■ **TEXT EXTRACT**
◇ ◇ ◇ ◇ ◇ ◇ ◇

# Cannot use keyboard or mouse on laptop



## heidip2p (Dec 14, 2011)

I was able to get out of the reboot mode I was stuck in. Now I am able to access my desktop. However, my keyboard nor touchpad will work. I am able to plug in a keyboard into a USB port and it works fine. I have gone into my device manager and have several exclamation marks by various items. I have tried running microsft security essentials but it won't update. Any idea how I can get my mouse to work?


----------



## efx8 (Apr 2, 2011)

Did you uninstall the devices with exclamation points then choose 'Scan for hardware changes' ?


----------



## JimE (Apr 16, 2009)

All software/drivers should be available from the manufacturers website. 

With that said, the software/drivers are generally for the touchpad. Keyboard should work by default. I suspect a Windows/registry issue, although I don't know of a fix aside from a fresh installation of Windows.

◇ ◇ ◇ ◇ ◇ ◇ ◇

■ **WHAT TO WORK ON**
[a] In the laptop keyboard thread, what did JimE suspect was behind the keyboard not working?
[b] Resume the forum thread about the laptop keyboard and touchpad from the point where it stops.

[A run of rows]
◇ ◇ ◇ ◇ ◇ ◇ ◇

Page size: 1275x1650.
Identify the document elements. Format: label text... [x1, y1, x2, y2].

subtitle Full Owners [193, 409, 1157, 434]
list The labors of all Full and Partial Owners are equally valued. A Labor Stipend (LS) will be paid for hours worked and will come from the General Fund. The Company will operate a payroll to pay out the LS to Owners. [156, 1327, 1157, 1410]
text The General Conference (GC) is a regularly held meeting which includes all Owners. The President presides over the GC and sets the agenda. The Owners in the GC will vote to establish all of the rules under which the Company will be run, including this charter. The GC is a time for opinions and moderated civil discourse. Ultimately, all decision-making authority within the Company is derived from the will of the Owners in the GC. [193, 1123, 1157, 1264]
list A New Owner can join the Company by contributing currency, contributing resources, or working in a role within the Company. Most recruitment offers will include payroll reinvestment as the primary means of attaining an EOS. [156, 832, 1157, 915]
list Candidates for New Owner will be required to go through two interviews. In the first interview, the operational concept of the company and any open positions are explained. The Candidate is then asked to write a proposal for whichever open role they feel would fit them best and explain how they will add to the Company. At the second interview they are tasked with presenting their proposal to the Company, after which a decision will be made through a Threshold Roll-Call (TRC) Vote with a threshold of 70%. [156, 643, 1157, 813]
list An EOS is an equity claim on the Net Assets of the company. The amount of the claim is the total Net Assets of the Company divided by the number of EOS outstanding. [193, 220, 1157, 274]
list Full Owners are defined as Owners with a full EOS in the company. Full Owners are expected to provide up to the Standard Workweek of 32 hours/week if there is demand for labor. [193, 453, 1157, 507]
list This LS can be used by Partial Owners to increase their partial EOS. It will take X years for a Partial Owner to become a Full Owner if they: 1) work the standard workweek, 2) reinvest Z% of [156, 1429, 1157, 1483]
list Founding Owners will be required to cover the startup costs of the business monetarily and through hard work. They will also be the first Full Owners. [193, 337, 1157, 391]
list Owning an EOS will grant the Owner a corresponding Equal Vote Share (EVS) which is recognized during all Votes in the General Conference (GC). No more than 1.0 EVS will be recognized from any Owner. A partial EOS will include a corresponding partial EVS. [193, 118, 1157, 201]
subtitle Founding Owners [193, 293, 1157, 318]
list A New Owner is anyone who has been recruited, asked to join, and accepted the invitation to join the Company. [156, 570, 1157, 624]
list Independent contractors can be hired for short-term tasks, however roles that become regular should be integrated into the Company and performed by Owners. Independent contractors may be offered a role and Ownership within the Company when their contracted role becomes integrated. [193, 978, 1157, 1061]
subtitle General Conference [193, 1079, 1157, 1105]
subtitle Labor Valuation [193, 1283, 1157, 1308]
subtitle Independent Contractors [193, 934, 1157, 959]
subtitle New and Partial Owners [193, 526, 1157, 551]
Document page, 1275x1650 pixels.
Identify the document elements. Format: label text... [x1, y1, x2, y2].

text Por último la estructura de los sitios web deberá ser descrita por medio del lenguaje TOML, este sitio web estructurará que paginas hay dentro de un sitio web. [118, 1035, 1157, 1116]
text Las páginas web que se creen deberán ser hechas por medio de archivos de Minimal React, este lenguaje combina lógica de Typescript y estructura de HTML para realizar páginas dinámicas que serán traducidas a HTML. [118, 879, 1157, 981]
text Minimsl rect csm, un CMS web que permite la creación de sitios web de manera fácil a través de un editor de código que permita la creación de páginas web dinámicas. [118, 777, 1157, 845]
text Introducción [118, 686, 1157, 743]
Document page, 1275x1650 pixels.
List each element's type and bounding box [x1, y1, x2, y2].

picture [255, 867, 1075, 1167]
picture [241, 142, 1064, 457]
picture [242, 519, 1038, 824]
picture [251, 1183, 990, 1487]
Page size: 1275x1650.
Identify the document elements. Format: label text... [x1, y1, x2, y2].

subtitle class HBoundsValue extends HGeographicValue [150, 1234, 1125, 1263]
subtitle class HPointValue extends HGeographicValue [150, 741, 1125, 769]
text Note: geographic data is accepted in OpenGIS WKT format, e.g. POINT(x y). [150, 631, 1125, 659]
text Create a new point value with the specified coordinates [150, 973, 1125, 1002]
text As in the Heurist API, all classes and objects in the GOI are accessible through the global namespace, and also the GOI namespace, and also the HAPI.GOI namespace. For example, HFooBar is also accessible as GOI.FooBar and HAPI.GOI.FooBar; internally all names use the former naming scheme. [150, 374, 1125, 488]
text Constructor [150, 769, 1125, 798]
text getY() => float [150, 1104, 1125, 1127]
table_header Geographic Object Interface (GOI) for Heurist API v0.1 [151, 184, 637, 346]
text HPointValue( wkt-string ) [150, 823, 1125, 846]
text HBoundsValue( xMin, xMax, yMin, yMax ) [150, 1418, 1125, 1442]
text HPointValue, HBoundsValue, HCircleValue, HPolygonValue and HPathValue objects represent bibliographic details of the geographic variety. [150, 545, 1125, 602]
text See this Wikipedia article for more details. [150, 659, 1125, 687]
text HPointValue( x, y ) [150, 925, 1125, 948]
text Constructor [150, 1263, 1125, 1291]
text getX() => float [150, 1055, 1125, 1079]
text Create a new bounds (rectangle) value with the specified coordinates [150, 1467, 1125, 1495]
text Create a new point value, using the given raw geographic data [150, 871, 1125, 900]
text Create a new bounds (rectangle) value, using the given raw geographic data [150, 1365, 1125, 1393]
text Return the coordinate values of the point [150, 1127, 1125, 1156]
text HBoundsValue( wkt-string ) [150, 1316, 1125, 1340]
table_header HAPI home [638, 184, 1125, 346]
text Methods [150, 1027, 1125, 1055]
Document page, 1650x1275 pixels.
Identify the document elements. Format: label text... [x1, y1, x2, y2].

◇ ◇ ◇ ◇ ◇ ◇ ◇

■ **TASK RESPONSES**
[a] A Windows/registry issue.

[b]
----------



## Rich-M (May 2, 2007)

You are in a Hardware Forum with a hardware issue but you aren't telling us your hardware or make and model of desktop or laptop, or version of Windows. How can we really help you?


----------



## sobeit (Nov 11, 2007)

do they work in safemode? 

you can try doing a system restore to a previously saved restore point just prior to the problem to see if you can get your keyboard and touchpad back. Otherwise, you should just follow the previous advice about reinstalling the drivers.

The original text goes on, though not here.